━━ Source material
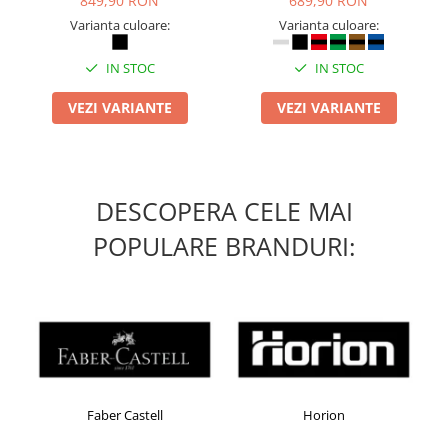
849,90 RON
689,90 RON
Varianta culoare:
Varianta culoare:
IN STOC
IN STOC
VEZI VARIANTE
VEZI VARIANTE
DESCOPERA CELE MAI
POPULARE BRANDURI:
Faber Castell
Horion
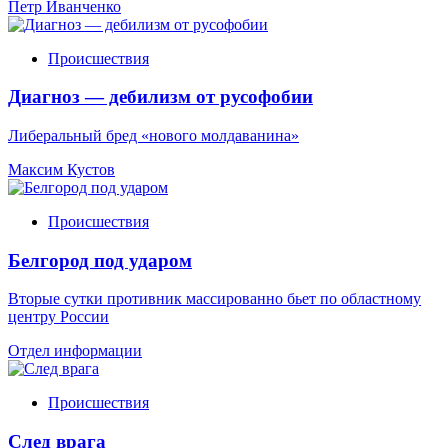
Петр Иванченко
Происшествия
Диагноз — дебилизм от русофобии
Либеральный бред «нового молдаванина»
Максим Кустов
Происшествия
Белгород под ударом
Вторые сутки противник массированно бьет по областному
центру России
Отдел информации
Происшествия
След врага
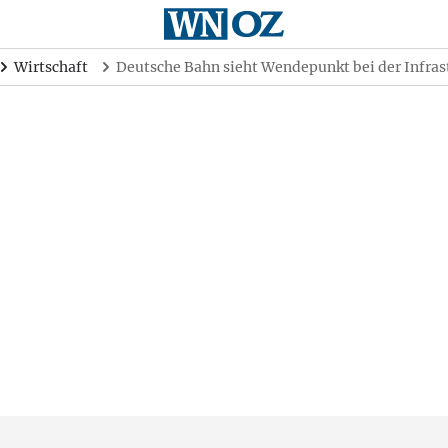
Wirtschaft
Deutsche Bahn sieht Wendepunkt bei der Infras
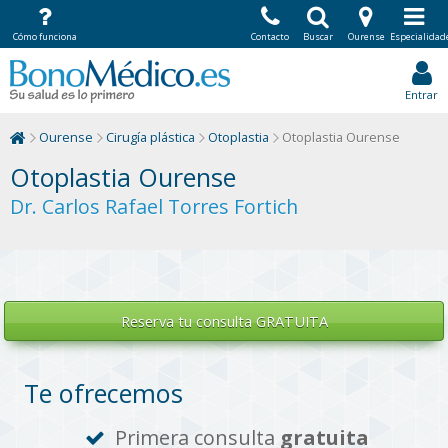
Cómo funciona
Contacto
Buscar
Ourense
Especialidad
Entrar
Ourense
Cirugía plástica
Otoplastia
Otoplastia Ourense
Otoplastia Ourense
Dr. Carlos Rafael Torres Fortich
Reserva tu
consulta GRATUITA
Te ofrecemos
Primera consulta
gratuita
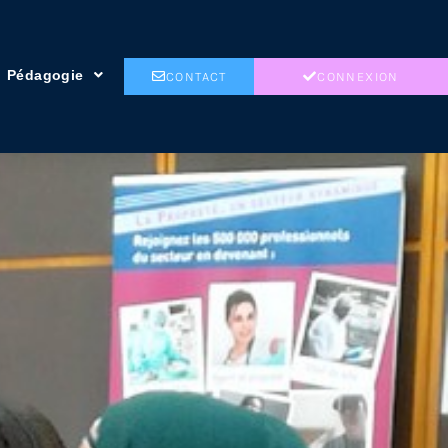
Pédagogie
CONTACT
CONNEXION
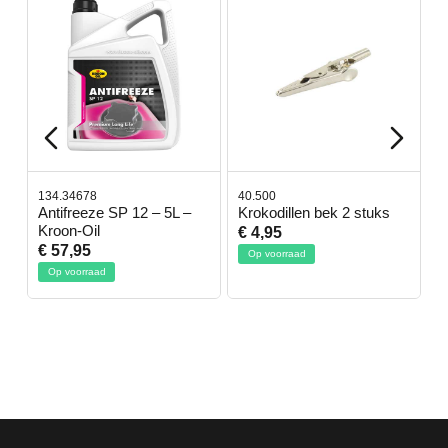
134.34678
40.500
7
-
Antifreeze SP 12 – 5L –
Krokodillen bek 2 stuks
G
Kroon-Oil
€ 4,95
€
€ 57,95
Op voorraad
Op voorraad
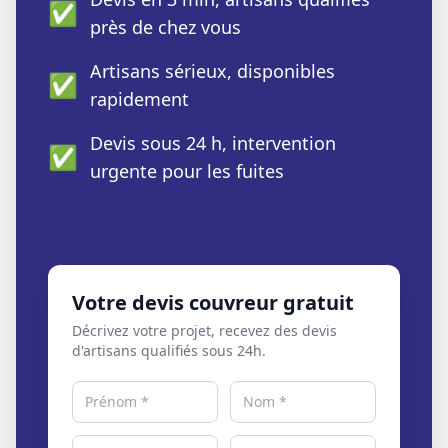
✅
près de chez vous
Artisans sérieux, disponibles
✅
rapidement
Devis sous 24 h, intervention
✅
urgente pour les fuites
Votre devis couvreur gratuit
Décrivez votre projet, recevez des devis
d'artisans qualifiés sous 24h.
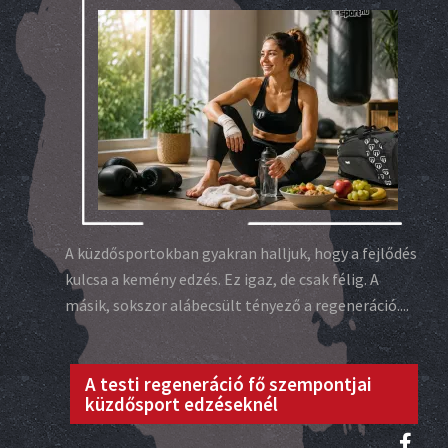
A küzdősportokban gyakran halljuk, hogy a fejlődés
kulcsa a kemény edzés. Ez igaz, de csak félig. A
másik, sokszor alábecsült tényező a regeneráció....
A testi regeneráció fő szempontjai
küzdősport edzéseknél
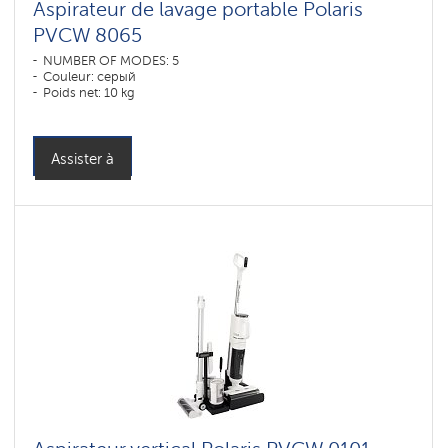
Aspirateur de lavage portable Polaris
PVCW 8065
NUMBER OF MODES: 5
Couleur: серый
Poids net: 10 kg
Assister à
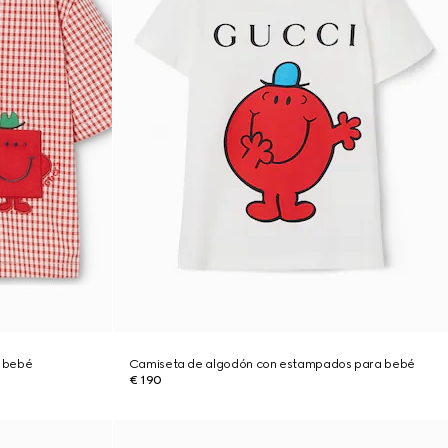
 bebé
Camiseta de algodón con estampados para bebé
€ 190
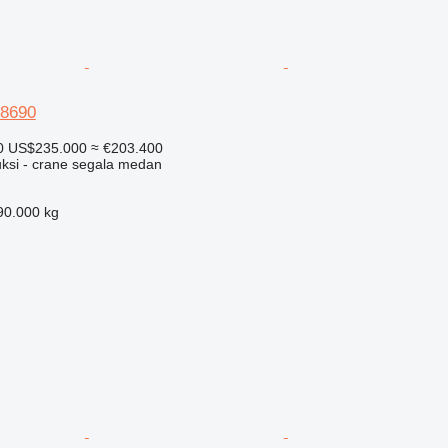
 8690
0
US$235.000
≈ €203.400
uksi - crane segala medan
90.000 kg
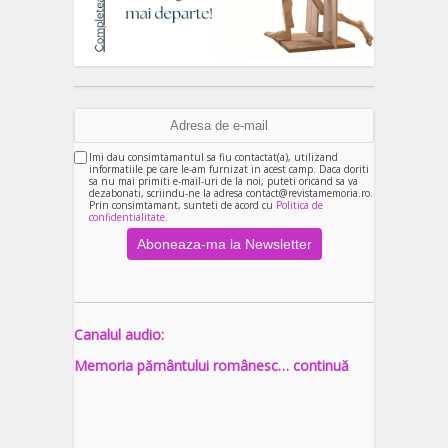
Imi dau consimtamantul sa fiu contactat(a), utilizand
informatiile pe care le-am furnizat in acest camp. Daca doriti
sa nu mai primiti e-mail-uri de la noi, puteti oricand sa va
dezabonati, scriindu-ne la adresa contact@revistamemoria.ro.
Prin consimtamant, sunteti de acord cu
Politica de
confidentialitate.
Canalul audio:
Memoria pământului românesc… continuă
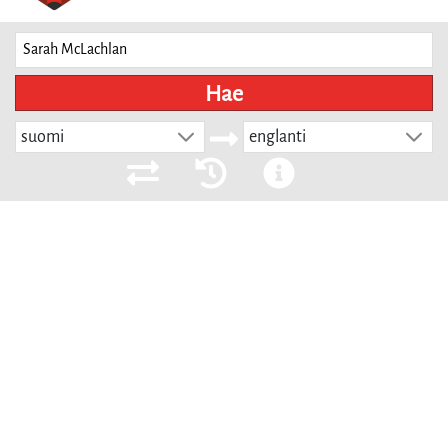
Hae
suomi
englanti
━━━━
━━ Source material
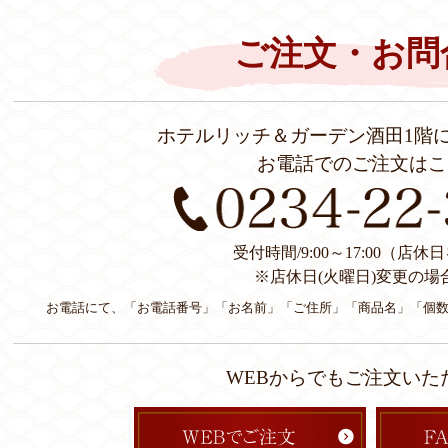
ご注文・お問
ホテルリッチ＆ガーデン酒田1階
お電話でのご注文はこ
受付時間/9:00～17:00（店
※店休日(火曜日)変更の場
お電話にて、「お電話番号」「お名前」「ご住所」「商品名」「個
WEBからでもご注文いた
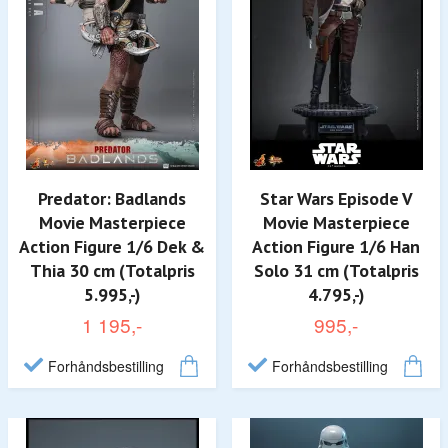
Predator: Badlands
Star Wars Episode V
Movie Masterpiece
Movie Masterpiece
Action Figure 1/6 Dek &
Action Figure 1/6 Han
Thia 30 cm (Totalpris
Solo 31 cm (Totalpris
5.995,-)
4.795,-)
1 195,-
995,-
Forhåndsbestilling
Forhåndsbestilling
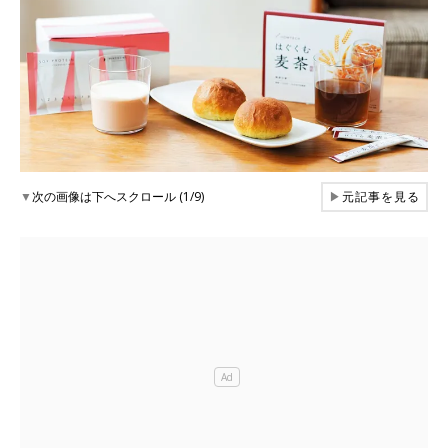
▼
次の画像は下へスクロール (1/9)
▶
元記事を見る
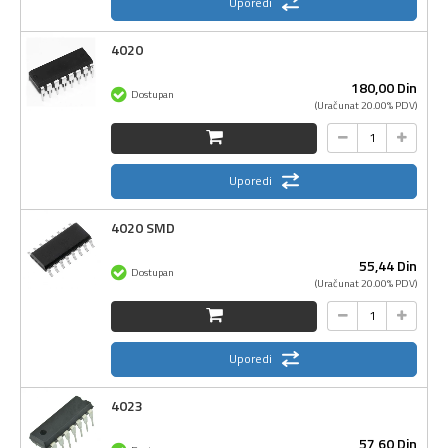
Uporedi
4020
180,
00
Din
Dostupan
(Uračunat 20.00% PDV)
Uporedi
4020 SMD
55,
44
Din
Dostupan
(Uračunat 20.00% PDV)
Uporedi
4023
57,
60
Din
━━━━
# Work order
Using the listing above, show each line with the word "Totalpris" in it.

# Response area
Thia 30 cm (Totalpris
Solo 31 cm (Totalpris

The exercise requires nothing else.